Tridosha High-Protein Pasta: Healthy and Ayurvedic Pasta for Every Dosha
- Aimée Cornelissen
- Feb 17
- 2 min read

Eating pasta and nourishing your body? Absolutely! Pasta doesn’t have to be unhealthy. In fact, you can support your body with a nutritious meal that aligns with your dosha. This recipe is a perfect way to eat healthy, provide your body with the right nutrients, and balance your dosha according to Ayurvedic principles. We’re not experts, so always do your own research and let us know what you think! 😊
What You Need (For Two People)
If you’re extra hungry, you can easily make this for one person. And if you’re unsure which type of pasta to choose, don’t worry! We’ve got a perfect option for every dosha:
200g pasta (for Vata: spelt, for Pitta: whole grain, for Kapha: buckwheat)
2 tablespoons tomato paste
300g chicken cubes (from a local organic farm or 3-star unprocessed organic meat)
Broth (for extra flavor)
100g cottage cheese
20ml cooking cream (organic)
2 large handfuls of spinach
1 roasted bell pepper
60g sun-dried tomatoes
Herbs & Spices:
Vata & Kapha: oregano, parsley
Pitta: basil, fenugreek, parsley
Kapha: chili
Soaked almonds (Kapha should ideally avoid nuts)
How to Make It
This high-protein pasta recipe is simple and quick to prepare:
Cook the pasta according to the package instructions, but add a generous amount of salt or broth for extra flavor.

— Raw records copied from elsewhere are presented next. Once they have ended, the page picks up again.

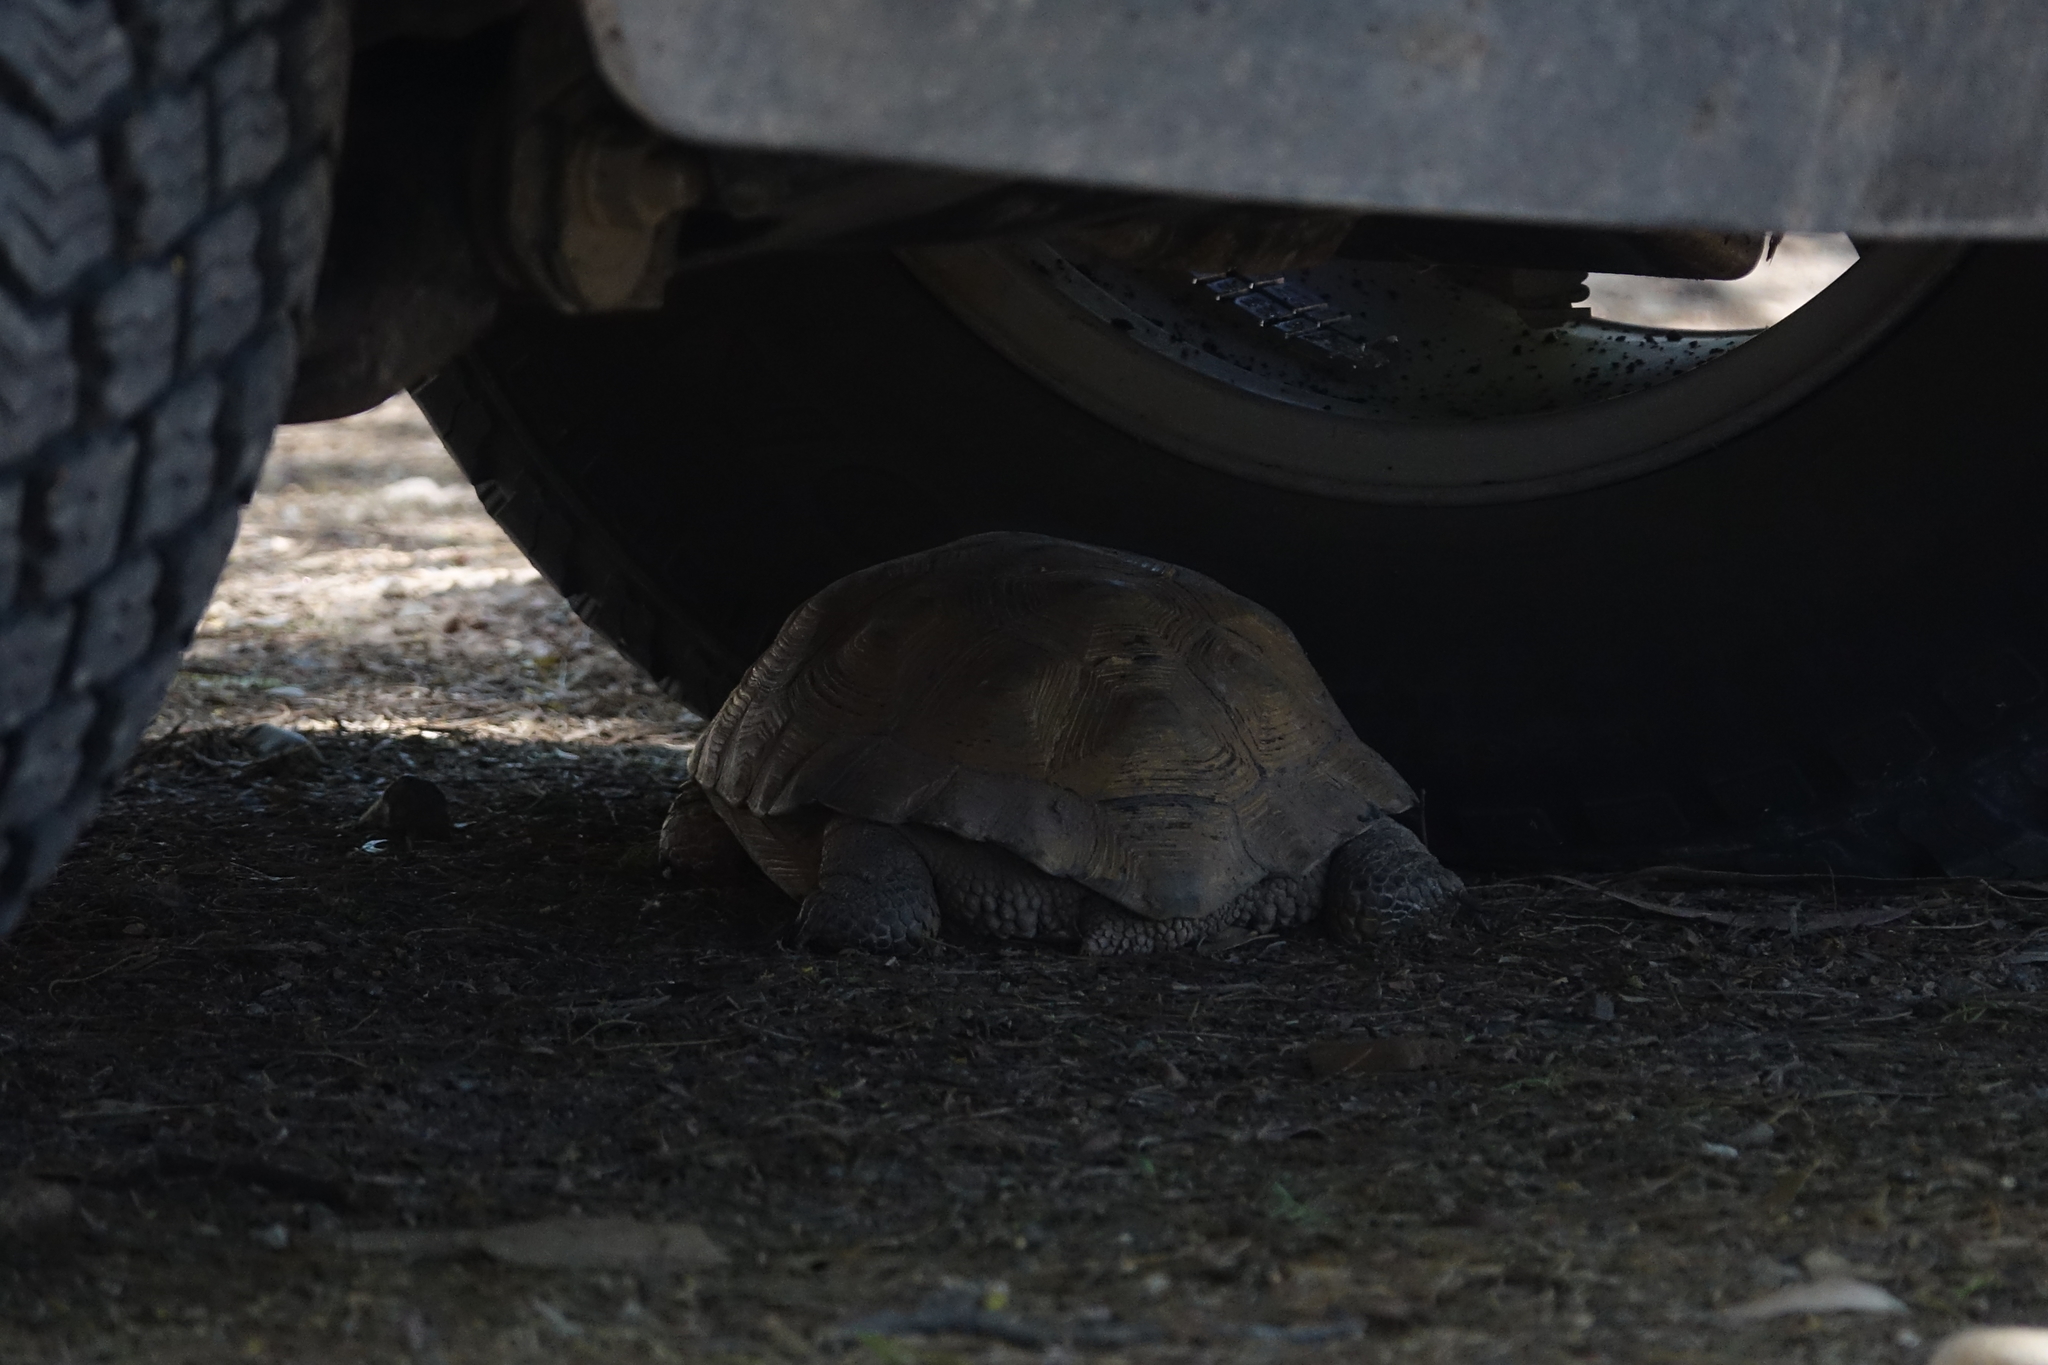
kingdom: Animalia
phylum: Chordata
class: Testudines
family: Testudinidae
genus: Chelonoidis
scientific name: Chelonoidis chilensis
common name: Chaco tortoise
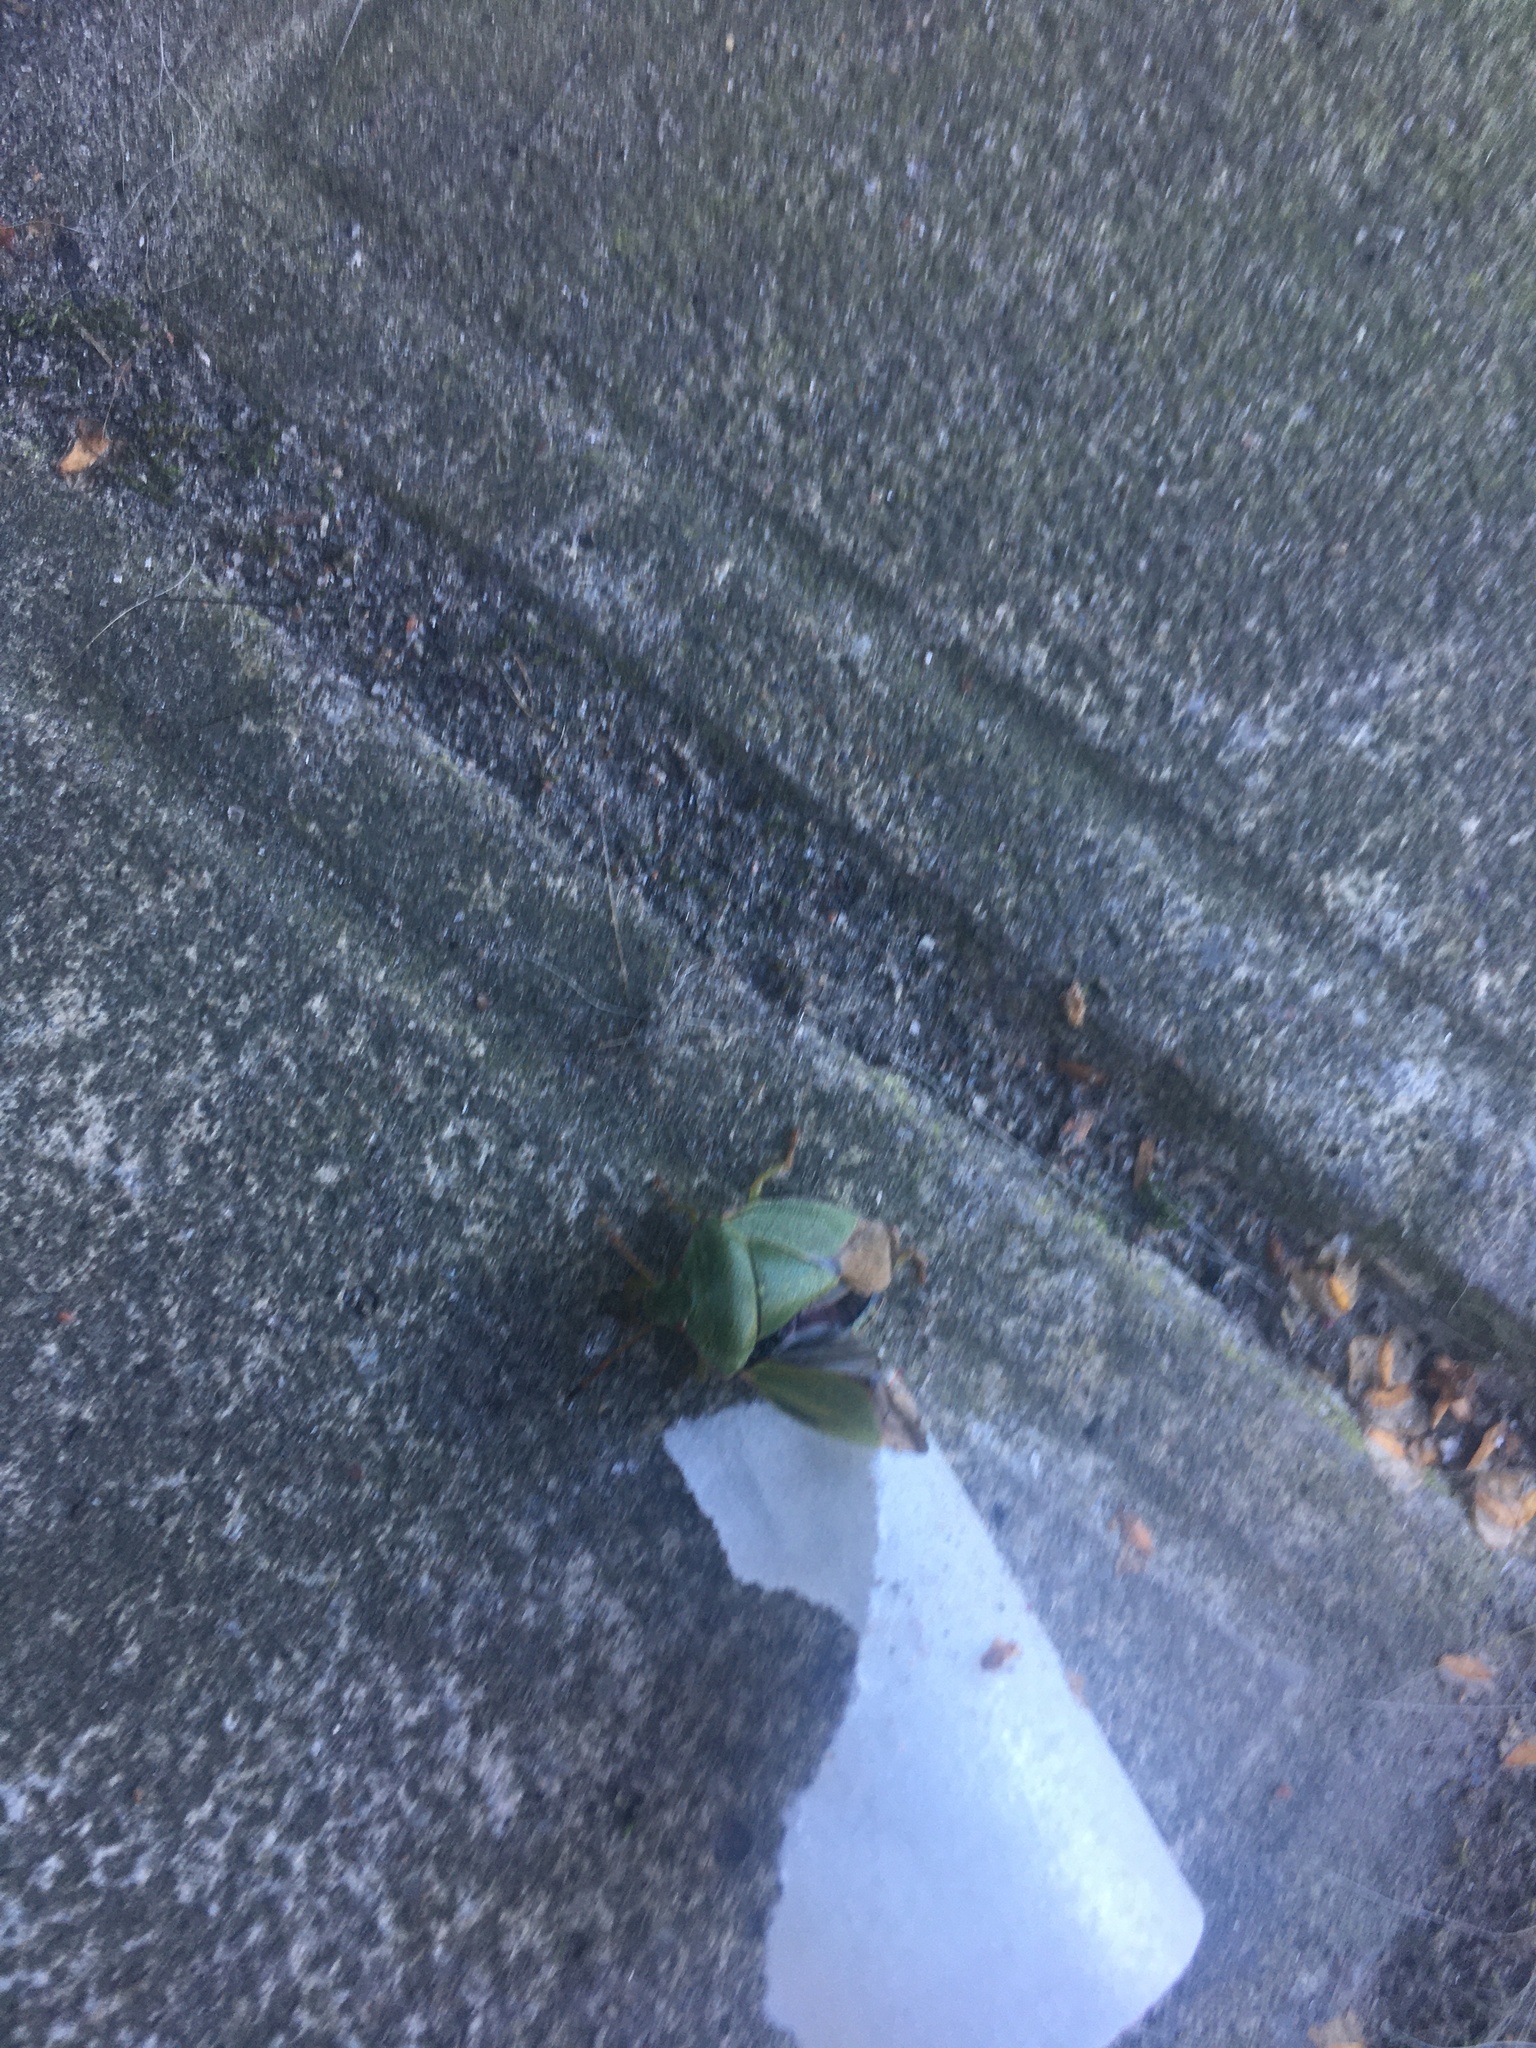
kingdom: Animalia
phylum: Arthropoda
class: Insecta
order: Hemiptera
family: Pentatomidae
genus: Palomena
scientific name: Palomena prasina
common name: Green shieldbug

While the pasta cooks, sauté the chicken cubes in a pan with a little butter, coconut oil, or sesame oil (Vata).
Add a finely chopped garlic clove, tomato paste, and cooking cream to the chicken in the pan.
Meanwhile, roast the bell pepper (in the oven, air fryer, or pan – whichever works for you). Blend the roasted pepper with the cottage cheese to create a creamy sauce.
Pour this creamy mixture over the chicken and stir well until you get a smooth sauce. Add a bit of pasta water if needed for a silkier consistency.
Chop the spinach and add it to the sauce for extra greens. 😋
Season with your chosen herbs – add as much as you like!
Mix the pasta into the sauce and, for some crunch, sprinkle with walnuts. And voilà, your delicious pasta dish is ready! 🍝
Nourishing Food That Supports Your Dosha
This Tridosha pasta is the perfect meal to fuel your body while keeping your Vata, Pitta, and Kapha in balance. It’s a well-rounded dish packed with protein, healthy fats, and Ayurvedic-approved ingredients. By selecting the right pasta, veggies, and herbs, this recipe ensures you get exactly what you need for an energized and healthy day!
Why This Recipe is the Perfect Meal:
High in Protein – The chicken and cottage cheese provide a great source of protein, essential for muscle maintenance and overall health.
Vegetarian Option – Swap the chicken for tofu or tempeh to make it plant-based!
Dosha-Friendly – Easily adaptable to suit your dosha and keep your nutrition in harmony with your body.
Delicious & Nutritious – The combination of tomato paste, cooking cream, and roasted bell pepper creates a rich, flavorful sauce loaded with veggies.
Enjoy your Ayurvedic pasta and let us know what you think!